I think the problem with the "future is Arm" argument is and always be Microsoft and Windows. From what I gather, running x86 programs on WOA is suboptimal. Plus, there are all sorts of niche programs, and of course games, that are highly specific to x86 optimizations. All of that can be emulated, but I don't think the power savings and speed improvement in Arm are enough to switch an entire dinosaur codebase. With macOS and Linux, sure, that makes sense and is compartively easy. I'm not convinced about the Windows hegemony. Plus, Intel and AMD have a lot of incentives and resources to make sure that doesn't happen.

This isn't specific to Arm, but this short LTT video goes into detail why Windows' progress moves slower than molasses syrup in winter. It's not just organizations with legacy applications, but the comments section is full of folks who want Windows set in an immutable state. There's also a strong mindshare that x86 has among traditional PCs which isn't easy to displace.
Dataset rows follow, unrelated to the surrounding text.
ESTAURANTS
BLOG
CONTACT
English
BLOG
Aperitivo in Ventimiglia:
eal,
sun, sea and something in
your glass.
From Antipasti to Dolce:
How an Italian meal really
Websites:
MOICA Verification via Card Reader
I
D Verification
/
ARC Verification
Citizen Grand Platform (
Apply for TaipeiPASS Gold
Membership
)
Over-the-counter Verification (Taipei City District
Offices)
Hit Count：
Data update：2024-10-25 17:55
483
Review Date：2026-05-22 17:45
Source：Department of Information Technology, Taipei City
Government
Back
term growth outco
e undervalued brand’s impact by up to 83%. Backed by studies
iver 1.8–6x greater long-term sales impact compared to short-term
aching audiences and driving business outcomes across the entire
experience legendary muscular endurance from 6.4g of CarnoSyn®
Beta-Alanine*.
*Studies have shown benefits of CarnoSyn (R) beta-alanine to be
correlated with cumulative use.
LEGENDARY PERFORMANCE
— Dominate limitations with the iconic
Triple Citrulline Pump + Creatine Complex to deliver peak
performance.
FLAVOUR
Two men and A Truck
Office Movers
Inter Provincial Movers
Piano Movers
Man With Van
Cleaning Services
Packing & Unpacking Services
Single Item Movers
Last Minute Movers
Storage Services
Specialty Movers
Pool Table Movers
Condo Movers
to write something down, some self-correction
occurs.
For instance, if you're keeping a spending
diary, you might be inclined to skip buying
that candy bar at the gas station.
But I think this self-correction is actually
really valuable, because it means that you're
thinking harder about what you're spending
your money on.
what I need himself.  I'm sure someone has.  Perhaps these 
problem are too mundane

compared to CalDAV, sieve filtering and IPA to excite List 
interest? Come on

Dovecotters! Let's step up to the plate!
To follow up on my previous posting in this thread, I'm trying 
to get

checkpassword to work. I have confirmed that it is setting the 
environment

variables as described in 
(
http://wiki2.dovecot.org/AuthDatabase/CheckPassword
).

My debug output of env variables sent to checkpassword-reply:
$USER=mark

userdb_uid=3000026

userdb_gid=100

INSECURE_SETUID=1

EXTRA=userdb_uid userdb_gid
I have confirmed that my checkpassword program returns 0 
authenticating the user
Plus, we've seen this rodeo before. Windows NT supported PPC, MIPS, Alpha and x86. Only Alpha doggedly stuck around, and no matter how good FX!32 emulation was, and Alpha being a superior design, it didn't dislodge the old x86 dog. I don't see why that would change with this endeavor. It's why I really don't see Nuvia/Qualcomm's chips going anywhere, not simply because I think Apple has a head start, but because I don't think the average Windows PC user is going to want it, even if they don't know the difference between x86 and Arm. If I do the big switch to PC, you wouldn't catch me dead with an Arm design, but it really wouldn't matter, because I would be dead.